Metro Vancouver won’t give the neighbouring Fraser Valley Regional District an observer on an expert panel overseeing plans to build a new garbage incinerator.
Instead, the Metro regional district will set up a political liaison committee with Fraser Valley officials to counter their complaints of inadequate consultation over the waste-to-energy strategy.
The FVRD board in December demanded a seat on the expert panel, which is providing independent advice to guide the procurement process now underway.
But Metro reps essentially don’t trust that their counterparts to the east – who strongly oppose garbage incineration over air pollution concerns – won’t simply use the position to sabotage the entire process.
“There have to be a confidential conversations between those experts,” said Metro zero waste committee chair Malcolm Brodie, the mayor of Richmond. “That’s a very technical aspect of the problem that they’re dealing with and not a political one.”
Metro staff have met with the FVRD nine times, Brodie said.
And the zero waste committee has also invited Fraser Valley reps to meet with them but FVRD board chair Sharon Gaetz rejected that as not providing meaningful consultation as ordered by the province.
Instead, the waste committee agreed Thursday to form a separate political liaison committee to directly meet with FVRD reps to try to address their concerns.
There isn’t much optimism that any minds will be changed, after years of highly public spats between the two regions over incineration.
“I know it will be an unpleasant experience,” said Burnaby Mayor Derek Corrigan, who predicts the FVRD will use every opportunity to derail Metro’s decision to build new waste-to-energy capacity and stop trucking trash to the Cache Creek regional landfill.
Most Metro directors reject the FVRD’s belief that incineration cannot be done without worsening pollution and harming the Valley.
“I’m worried that by us being so respectful of our political colleagues we add legitimacy to an idea that is ridiculous and absurd,” said Corrigan, who voted against the new committee.
He accused Valley politicians of using the issue as a platform for “self-aggrandizement.”
If the Fraser Valley were truly concerned about pollution, he said, it should fight Kinder Morgan’s pipeline expansion plan that will bring an estimated 400 tankers per year steaming into the port.
“It doesn’t matter what we say,” added Langley City Coun.
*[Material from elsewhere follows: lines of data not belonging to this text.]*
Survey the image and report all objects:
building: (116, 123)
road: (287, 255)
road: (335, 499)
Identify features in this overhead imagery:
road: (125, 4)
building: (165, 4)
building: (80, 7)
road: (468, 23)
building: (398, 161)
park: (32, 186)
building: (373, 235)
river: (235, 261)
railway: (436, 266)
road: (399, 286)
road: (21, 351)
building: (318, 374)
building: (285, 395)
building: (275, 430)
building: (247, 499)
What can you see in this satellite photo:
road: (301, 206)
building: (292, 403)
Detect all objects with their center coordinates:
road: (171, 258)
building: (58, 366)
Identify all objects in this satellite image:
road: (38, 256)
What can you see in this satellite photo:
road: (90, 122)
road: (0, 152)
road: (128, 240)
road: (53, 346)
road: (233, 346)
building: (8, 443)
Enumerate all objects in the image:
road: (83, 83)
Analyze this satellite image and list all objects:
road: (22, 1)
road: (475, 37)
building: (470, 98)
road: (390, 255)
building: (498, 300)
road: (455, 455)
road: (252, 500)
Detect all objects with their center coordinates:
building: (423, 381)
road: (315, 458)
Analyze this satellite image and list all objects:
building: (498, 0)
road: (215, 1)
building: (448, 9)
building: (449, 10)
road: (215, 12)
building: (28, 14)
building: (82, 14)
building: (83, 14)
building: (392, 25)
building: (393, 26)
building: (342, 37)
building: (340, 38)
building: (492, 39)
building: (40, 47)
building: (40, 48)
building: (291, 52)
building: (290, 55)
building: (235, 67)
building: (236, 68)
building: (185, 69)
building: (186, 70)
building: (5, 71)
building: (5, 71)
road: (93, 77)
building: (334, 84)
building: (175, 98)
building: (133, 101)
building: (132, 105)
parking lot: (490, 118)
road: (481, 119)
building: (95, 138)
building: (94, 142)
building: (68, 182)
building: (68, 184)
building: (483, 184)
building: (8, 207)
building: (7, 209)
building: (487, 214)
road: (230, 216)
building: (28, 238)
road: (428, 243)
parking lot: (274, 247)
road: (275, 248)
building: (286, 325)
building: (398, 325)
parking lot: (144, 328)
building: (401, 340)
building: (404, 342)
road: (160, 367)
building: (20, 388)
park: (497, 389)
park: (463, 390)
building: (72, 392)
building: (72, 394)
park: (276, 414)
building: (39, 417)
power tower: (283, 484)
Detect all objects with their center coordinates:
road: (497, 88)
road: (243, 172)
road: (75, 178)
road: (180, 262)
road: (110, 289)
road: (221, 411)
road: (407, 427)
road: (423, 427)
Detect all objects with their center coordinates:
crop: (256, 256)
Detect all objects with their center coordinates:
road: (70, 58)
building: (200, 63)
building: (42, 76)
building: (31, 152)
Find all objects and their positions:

Gayle Martin. “They don’t want us to have one.”
Brodie said the FVRD must accept that Metro has provincial approval through its solid waste plan to expand waste-to-energy capacity and that the only issue is how and where it’s done.
“Whether people like it or not, that decision has been made,” he said.
Vancouver Coun. Andrea Reimer said more effort with the FVRD is worthwhile, if only because provincial environment ministry approval of the final project may rest on how well Metro consulted its neighbours.
Abbotsford Coun. Patricia Ross said she’s disappointed the FVRD is barred from the expert panel.
“I see absolutely no problem with us being able to observe,” she said. “It’s yet another block to sincere and honest consultation.”
Ross said a key question is whether a new incinerator is built in Metro Vancouver or at an out-of-region site, such as Vancouver Island, in which case the FVRD has no objections.
Metro aims to have a new waste-to-energy plant – or perhaps multiple plants – built by 2018.
Potential sites both in and outside the region are to be proposed this summer and made public by fall.
Meanwhile, Metro is currently calling for prospective partners to table their credentials and what type of waste-to-energy technology they’d use.
Thirty-three firms expressed initial interest and they must respond to Metro’s request for qualifications by Feb. 14 if they want to advance in the multi-stage procurement process.
The province has ordered Metro to engage in one year of consultations with the FVRD once potential sites are identified, followed by a decision on a final bidder in 2015.